Thoughts on CM Punk and him walking out:

"That's a tough one, man. Punk's a hard guy to read. We got along, we weren't enemies by any means, just friendly. I didn't know him, I wouldn't call him a friend, just an acquaintance. There's some guys you click with and some guys you don't. Punk and I didn't click where we were like, "Hey, let's go hang out.", but he was always friendly to me. Sometimes he would offer advice, real good advice too. And of course I'd take it. But he's just a quiet guy and he's hard to read. I really couldn't answer that effectively for ya.

"I've heard a lot of different things. I heard he was burned out, I heard he was upset that Dave came back and him main eventing at Wrestlemania, I heard it was about pay for certain pay per views. That was something that I never had a chance to be upset about and I can see if you're a top guy like Punk where you are on every show and every media event, you're the draw and pulling the weight. I can see where he'd be upset and burned out. The travel schedule was so hard. A guy like me on the low/midcard, if I can even say that, our matches were short. We didn't get to do anything what I would call super fun, we never got to use chairs or whatnot, they save that for the main eventers, but it also takes a toll on the body. The amount of match time Punk had, the amount of bumps he takes, top rope stuff every night with that elbow drop, it's gonna take a toll on your body. I can completely understand. Whatever his reasoning is, more power to him."

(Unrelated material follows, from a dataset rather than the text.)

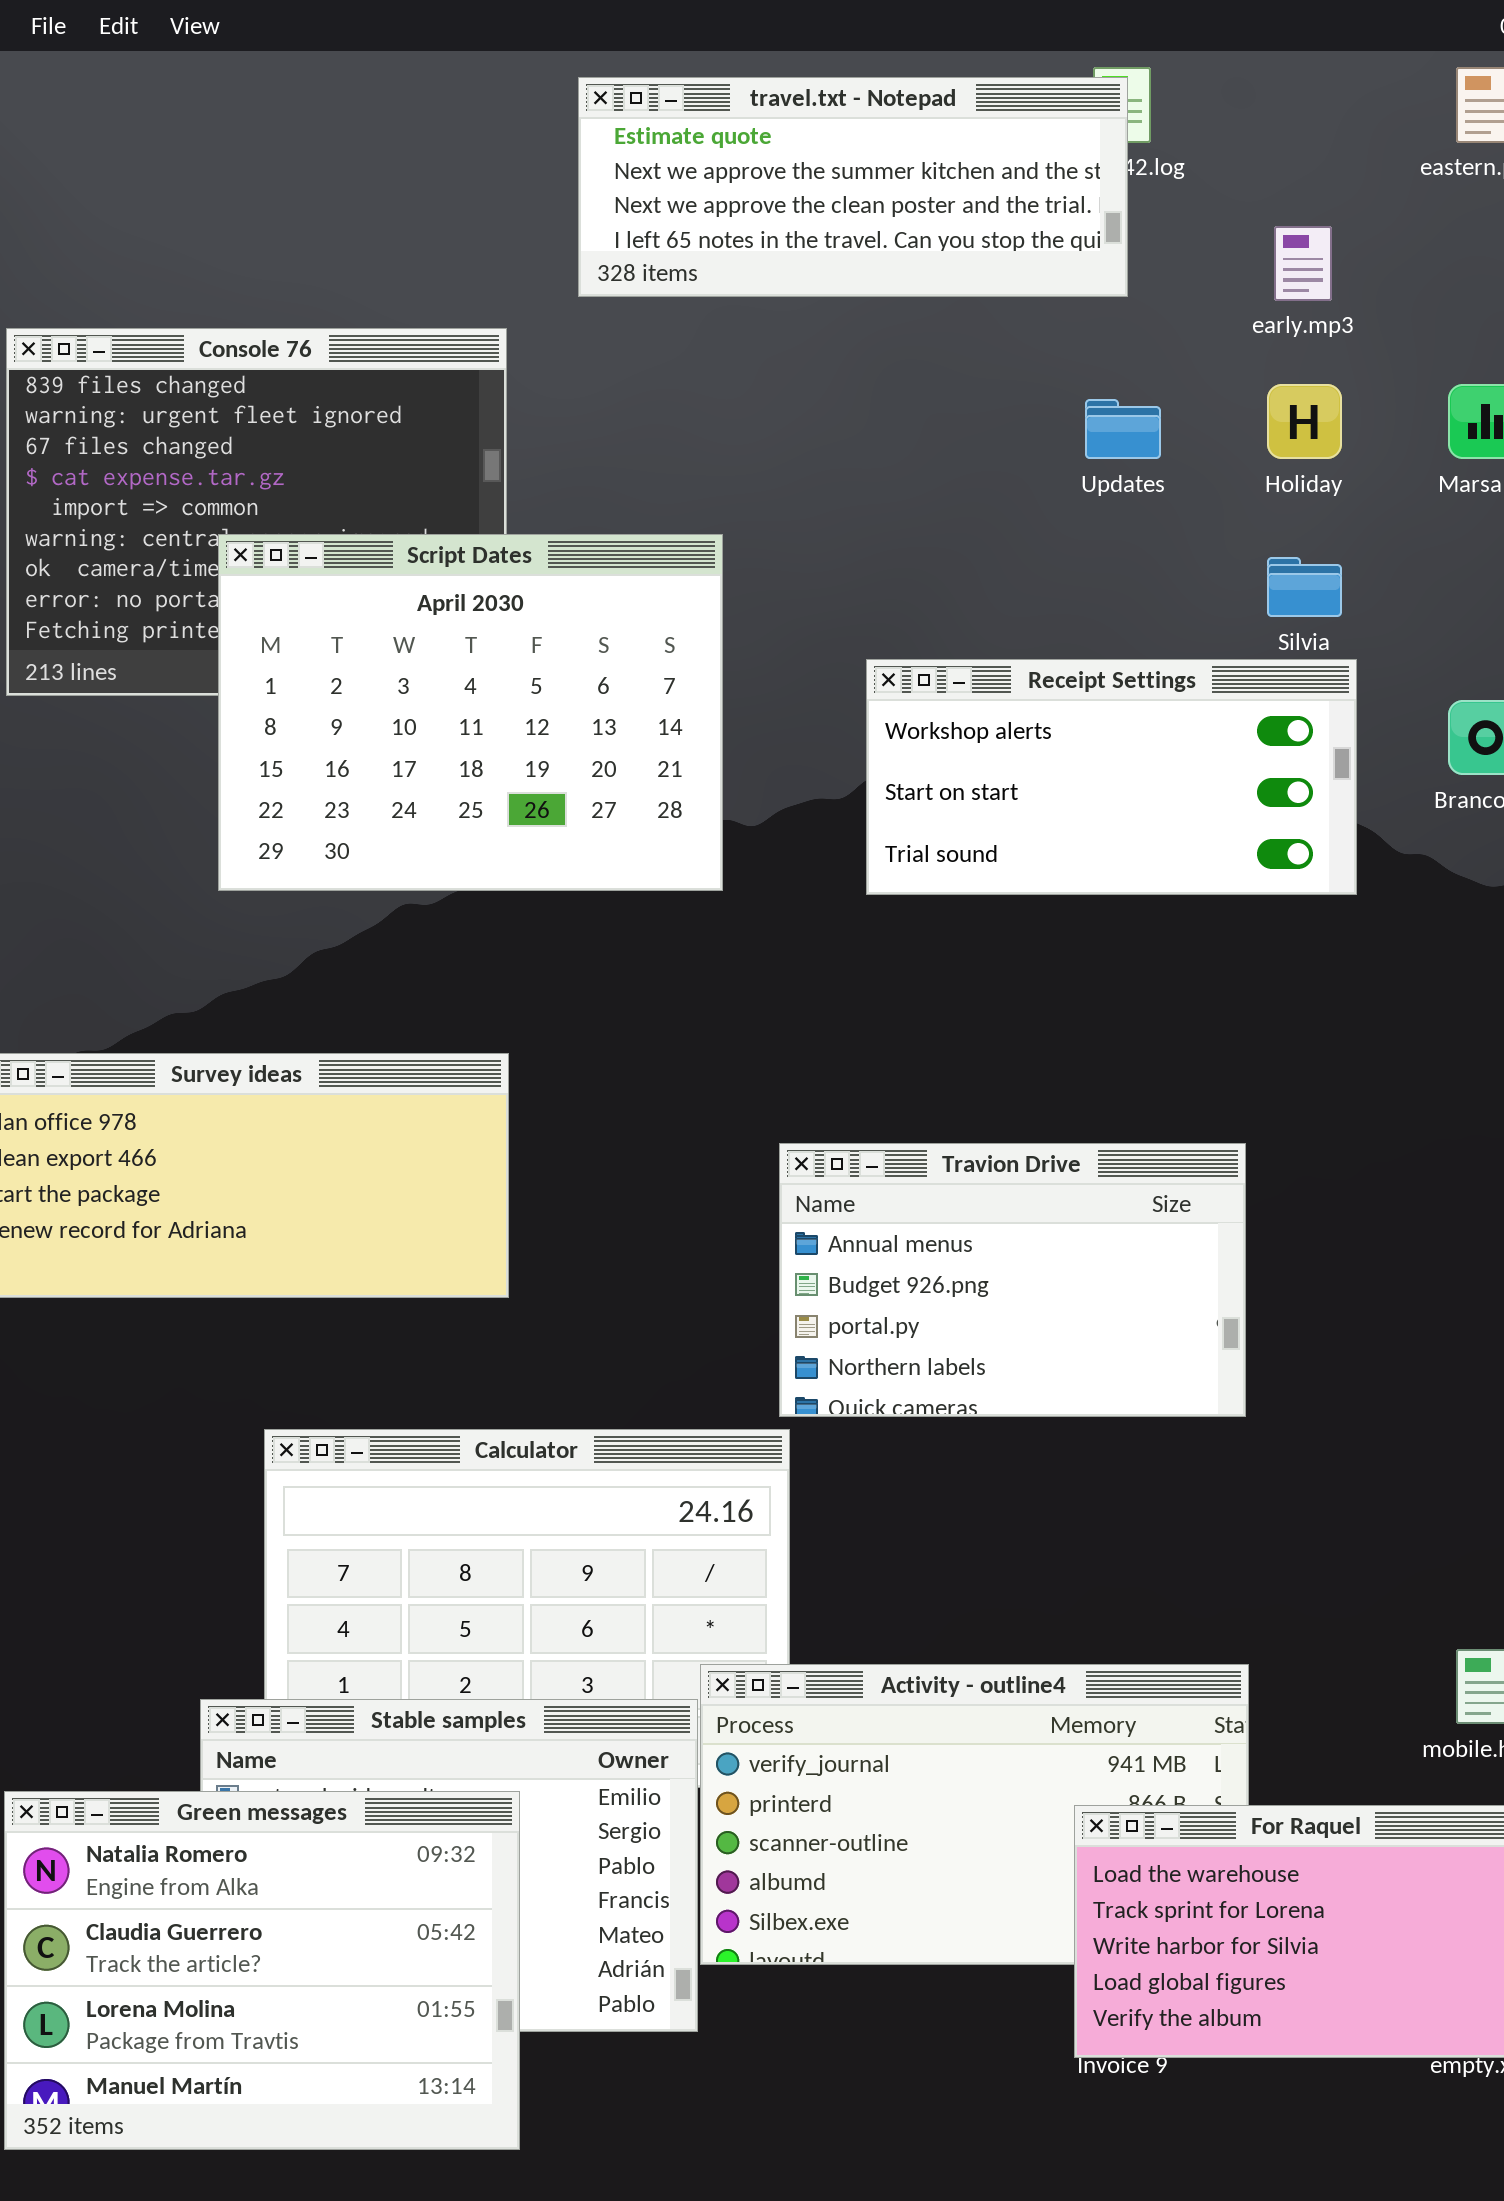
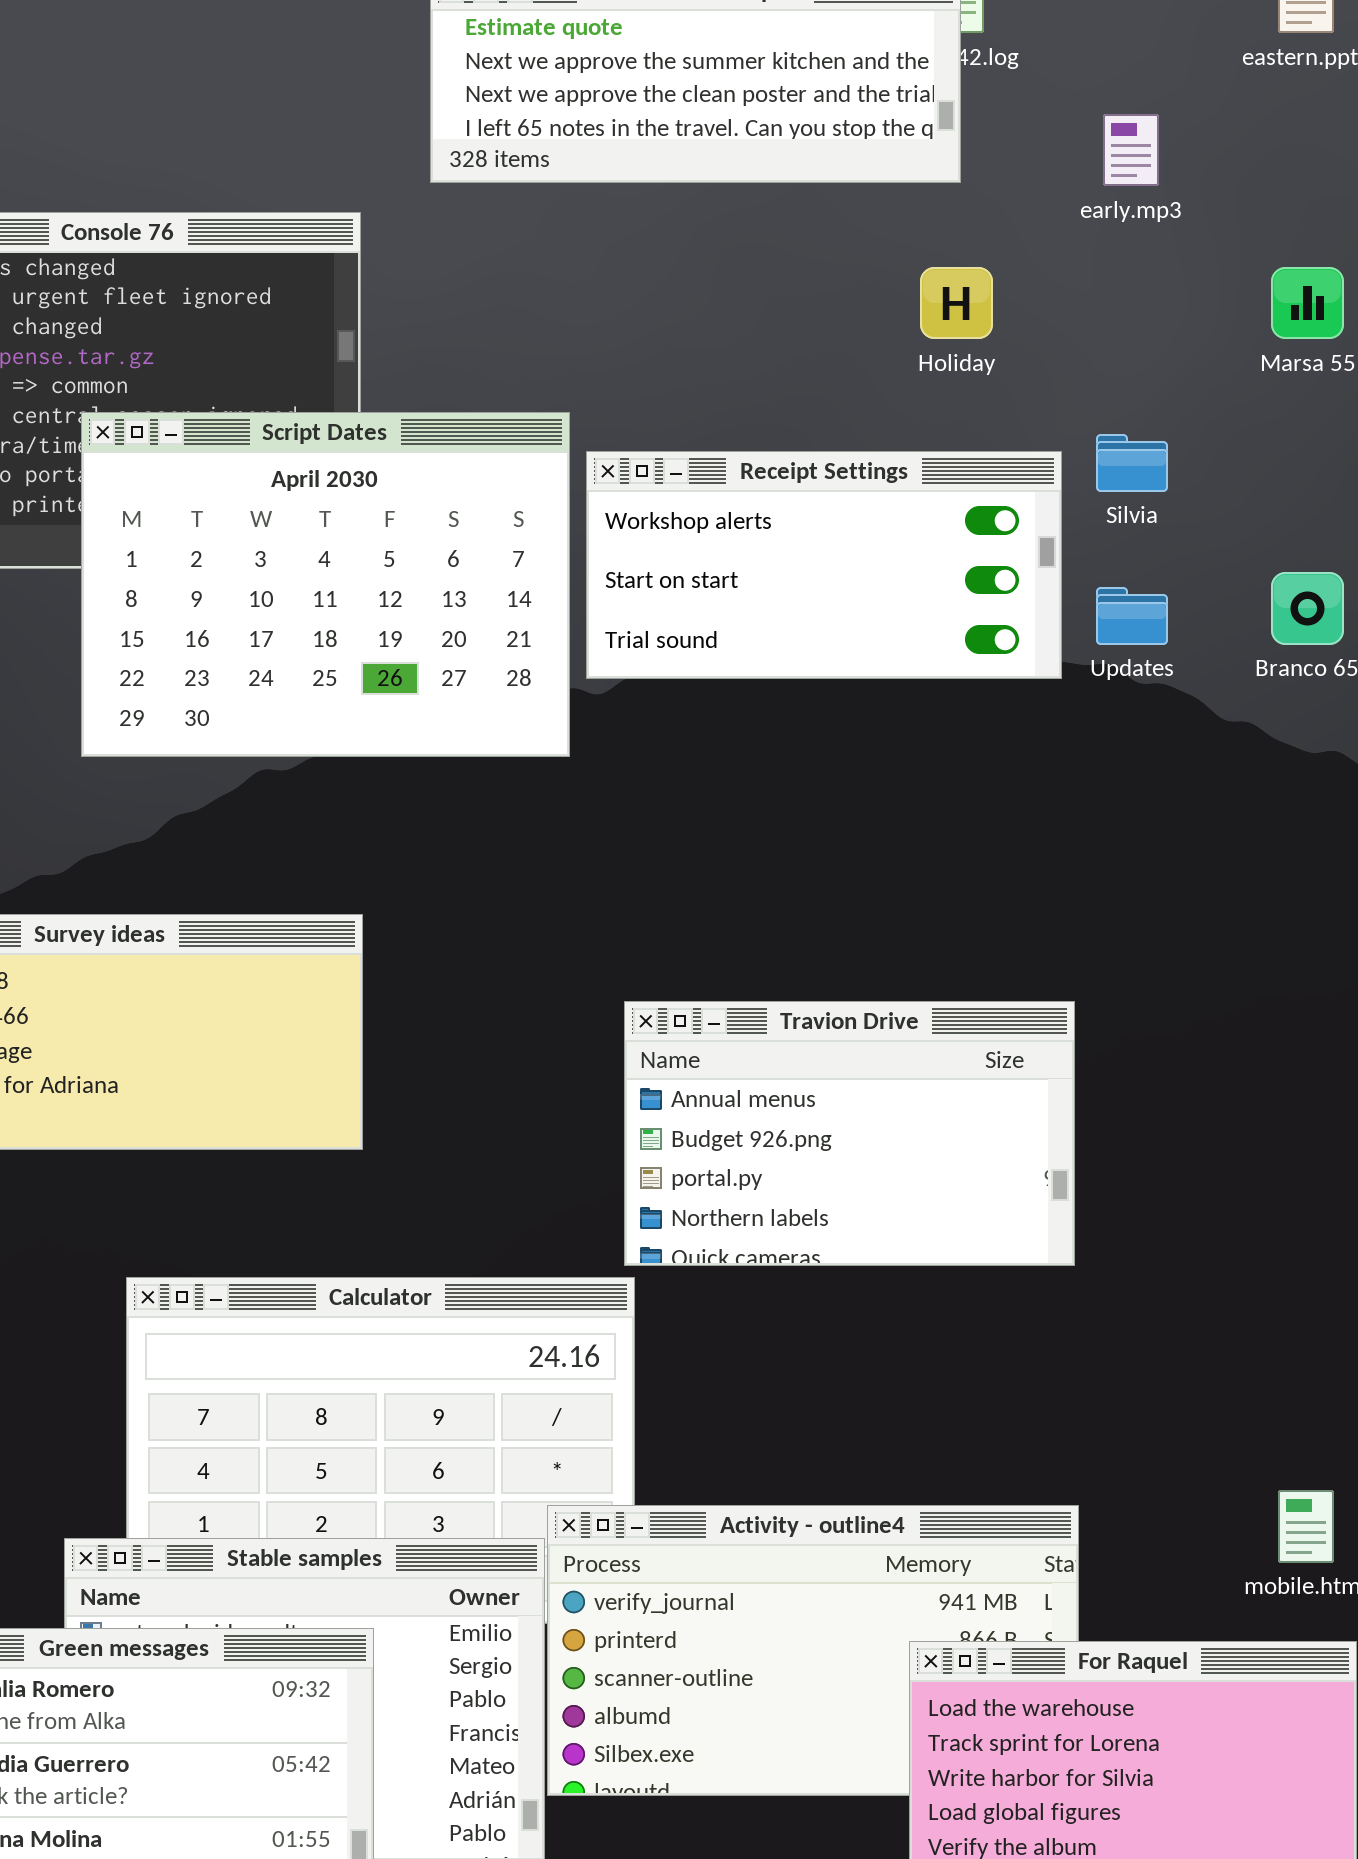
Holiday: [1267,384,1342,459] -> [920,267,993,339], moved
Updates: [1085,399,1161,459] -> [1096,587,1168,645], moved
Receipt Settings: [866,659,1357,895] -> [586,451,1062,679], moved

On the transition from Johnny Curtis in NXT to Fandango:

"I loved his NXT gimmick. That creepy character that Curtis had during NXT Redemption where he was kind of like a little creepy, a little pervy, that was like him just being silly. He would do that kind of stuff all the time while joking around. We used to call him Creepy Curtis. I loved the gimmick and I thought it was great. I think they changed it because I think Hunter and Vince wanted a character, something over the top that people could latch onto. The Creepy Curtis character was good, but obviously it doesn't stick in your mind the way the Fandango character does. You see him in those pants, the whole character put together and I remember him. I know exactly who he is and what he does. But I think parts of that character from NXT carried over to the Fandango character too. You can kind of see that in him."